Many House Republicans continue to push for upholding the Fourth Amendment.

On Thursday, Reps. Boebert and Thomas Massie (R-KY) introduced H.R. 8470, the Surveillance Accountability Act, a bill that would require a warrant for searches of Americans. It would also create a private cause of action to allow individuals whose Fourth Amendment protections that were violated by the government to sue for damages.

“Our bill forces the government to obey the Fourth Amendment in the digital age,” Boebert said in a press release. “No more warrantless searches of your phone, cloud data, bank records, or internet history. No more hiding behind the ‘third-party doctrine.’ No more creepy warrantless facial recognition or tracking. If feds violate your rights? You can sue them for damages. The Bill of Rights isn’t a suggestion — it’s the law. Time to make Big Brother get a warrant.”

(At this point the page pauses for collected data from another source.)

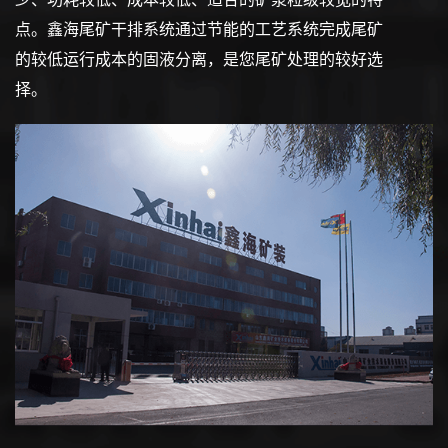
点。鑫海尾矿干排系统通过节能的工艺系统完成尾矿
的较低运行成本的固液分离，是您尾矿处理的较好选
择。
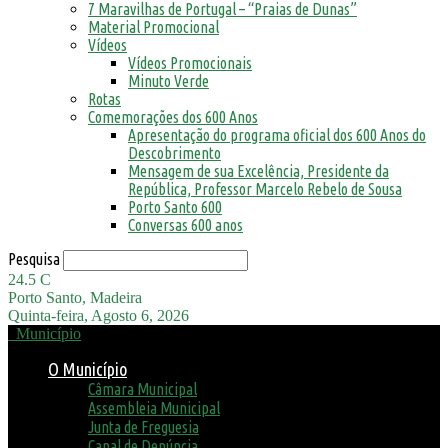
7 Maravilhas de Portugal – “Praias de Dunas”
Material Promocional
Vídeos
Vídeos Promocionais
Minuto Verde
Rotas
Comemorações dos 600 Anos
Apresentação do programa oficial dos 600 Anos do
Descobrimento
Mensagem de sua Excelência, Presidente da
República, Professor Marcelo Rebelo de Sousa
Porto Santo 600
Conversas 600 anos
Pesquisa
24.5
C
Porto Santo, Madeira
Quinta-feira, Agosto 6, 2026
Município
O Município
Câmara Municipal
Assembleia Municipal
Junta de Freguesia
Canal de Denúncia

“The Bill of Rights is not a suggestion, and Fourth Amendment protections against warrantless searches conducted by the government are not optional,” Massie said in a written statement. “The Surveillance Accountability Act requires government employees to first obtain a warrant based on probable cause before searching Americans’ personal information — even if the information sought is stored on a phone, in the cloud, or held by a third party. Warrantless searches are unconstitutional, and this does not change when the data the government seeks is in digital formats or held by a third party.”